There is a whole set of hockey intangibles that are defined by dispositions. Feelings, really, events in the faraway lands of hockey player amygdalas. Passion, heart, intensity, commitment. Caring. Trying. These are not particular actions, like skating or fighting, they’re not even general actions, like toughness or grit. They’re emotions. They’re inside things, happening far beyond the boundaries of our knowing.
It is impossible to know, for sure and certain, how much a player cares.
Most of the time, the expression of feelings corresponds more or less to the reality of feelings. We act in the way we feel. We smile when we’re happy and we sigh when we’re sad and run around scattered and frazzly when we’re stressed, and on and on. It’s mostly safe to assume that people feel inside the way they seem to feel outside.
This must be true for hockey-feelings as well. A lot of the trash-talk you see on the ice is probably genuine hate, or at least genuine trollery. Many of those super-focused expressions probably come from actual super-focusing; a lot of that hustle probably represents real eagerness. A lot of hockey emotion is exactly what it looks like. But not all of it.
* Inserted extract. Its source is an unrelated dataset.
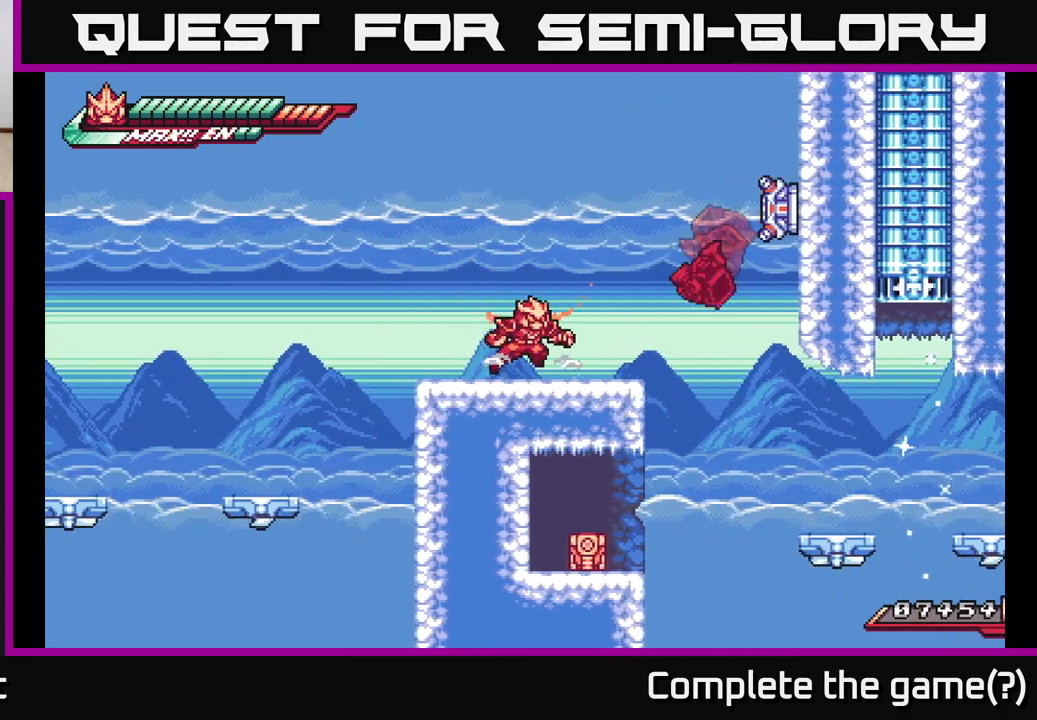
{"buttons": ["A"], "left_stick": "center", "right_stick": "center", "events": [[67, "L2", "down"], [167, "A", "down"], [317, "X", "down"], [367, "L2", "up"], [433, "X", "up"], [433, "left_stick", "center"]]}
The surface appearance of feelings does not always match the interior reality of feelings. Some people express the things they feel in unconventional ways: those who remain eerily calm on the surface no matter how tense they feel inside, those who never cry no matter how sad they might be. It is not fair to assume that simply because someone is not displaying the conventional behaviors we associate with a feeling that they therefore do not feel it. External expression is not the same as internal experience, and in some cases, to assume that they are is not just incorrect but insulting. If you see a person the day after a relative died, the humane thing is to assume that they are suffering, whether or not their eyes are red and puffy.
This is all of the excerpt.